Output the data below exactly, images excluded.

The data:
((

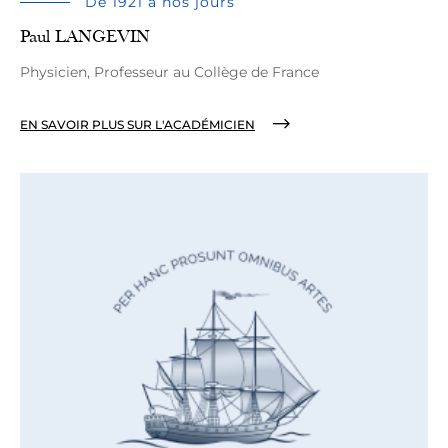
De 1921 à nos jours
Paul LANGEVIN
Physicien, Professeur au Collège de France
EN SAVOIR PLUS SUR L'ACADÉMICIEN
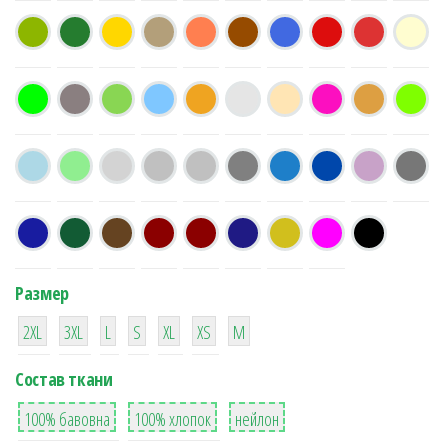
Размер
38
16
42
42
42
4
42
2XL
3XL
L
S
XL
XS
М
Состав ткани
8
36
2
100% бавовна
100% хлопок
нейлон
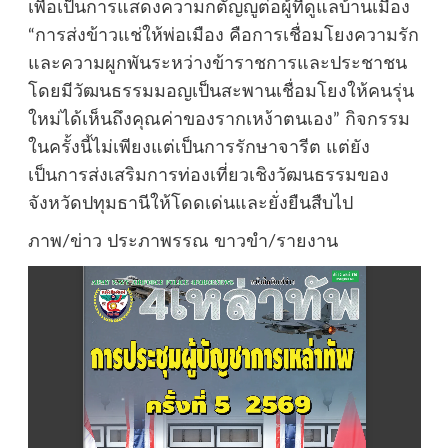
เพื่อเป็นการแสดงความกตัญญูต่อผู้ที่ดูแลบ้านเมือง
“การส่งข้าวแช่ให้พ่อเมือง คือการเชื่อมโยงความรัก
และความผูกพันระหว่างข้าราชการและประชาชน
โดยมีวัฒนธรรมมอญเป็นสะพานเชื่อมโยงให้คนรุ่น
ใหม่ได้เห็นถึงคุณค่าของรากเหง้าตนเอง” กิจกรรม
ในครั้งนี้ไม่เพียงแต่เป็นการรักษาจารีต แต่ยัง
เป็นการส่งเสริมการท่องเที่ยวเชิงวัฒนธรรมของ
จังหวัดปทุมธานีให้โดดเด่นและยั่งยืนสืบไป
ภาพ/ข่าว ประภาพรรณ ขาวขำ/รายงาน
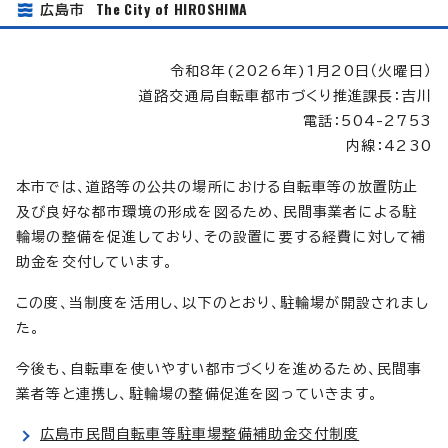
The City of HIROSHIMA
広島市
令和8年(2026年)1月20日（火曜日）
道路交通局自転車都市づくり推進課長：吉川
電話：504-2753
内線：4230
本市では、道路等の公共の場所における自転車等の放置防止
及び良好な都市環境の形成を図るため、民間事業者による駐
輪場の整備を促進しており、その設置に要する経費に対して補
助金を交付しています。
この度、当制度を活用し、以下のとおり、駐輪場が開設されまし
た。
今後も、自転車を使いやすい都市づくりを進めるため、民間事
業者等と連携し、駐輪場の整備促進を図っていきます。
広島市民間自転車等駐車場整備補助金交付制度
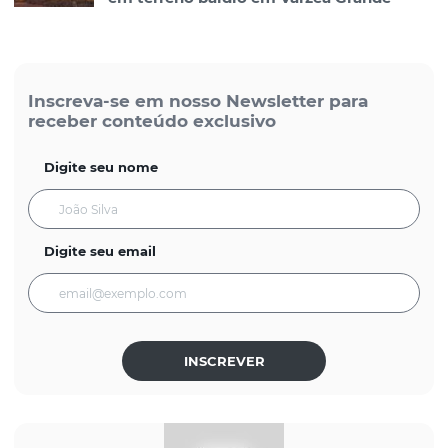
Inscreva-se em nosso Newsletter para
receber conteúdo exclusivo
Digite seu nome
Digite seu email
INSCREVER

))

Written solution:
De 1921 à nos jours
Paul LANGEVIN
Physicien, Professeur au Collège de France
EN SAVOIR PLUS SUR L'ACADÉMICIEN
Размер
38
16
42
42
42
4
42
2XL
3XL
L
S
XL
XS
М
Состав ткани
8
36
2
100% бавовна
100% хлопок
нейлон
เพื่อเป็นการแสดงความกตัญญูต่อผู้ที่ดูแลบ้านเมือง
“การส่งข้าวแช่ให้พ่อเมือง คือการเชื่อมโยงความรัก
และความผูกพันระหว่างข้าราชการและประชาชน
โดยมีวัฒนธรรมมอญเป็นสะพานเชื่อมโยงให้คนรุ่น
ใหม่ได้เห็นถึงคุณค่าของรากเหง้าตนเอง” กิจกรรม
ในครั้งนี้ไม่เพียงแต่เป็นการรักษาจารีต แต่ยัง
เป็นการส่งเสริมการท่องเที่ยวเชิงวัฒนธรรมของ
จังหวัดปทุมธานีให้โดดเด่นและยั่งยืนสืบไป
ภาพ/ข่าว ประภาพรรณ ขาวขำ/รายงาน
The City of HIROSHIMA
広島市
令和8年(2026年)1月20日（火曜日）
道路交通局自転車都市づくり推進課長：吉川
電話：504-2753
内線：4230
本市では、道路等の公共の場所における自転車等の放置防止
及び良好な都市環境の形成を図るため、民間事業者による駐
輪場の整備を促進しており、その設置に要する経費に対して補
助金を交付しています。
この度、当制度を活用し、以下のとおり、駐輪場が開設されまし
た。
今後も、自転車を使いやすい都市づくりを進めるため、民間事
業者等と連携し、駐輪場の整備促進を図っていきます。
広島市民間自転車等駐車場整備補助金交付制度
Inscreva-se em nosso Newsletter para
receber conteúdo exclusivo
Digite seu nome
Digite seu email
INSCREVER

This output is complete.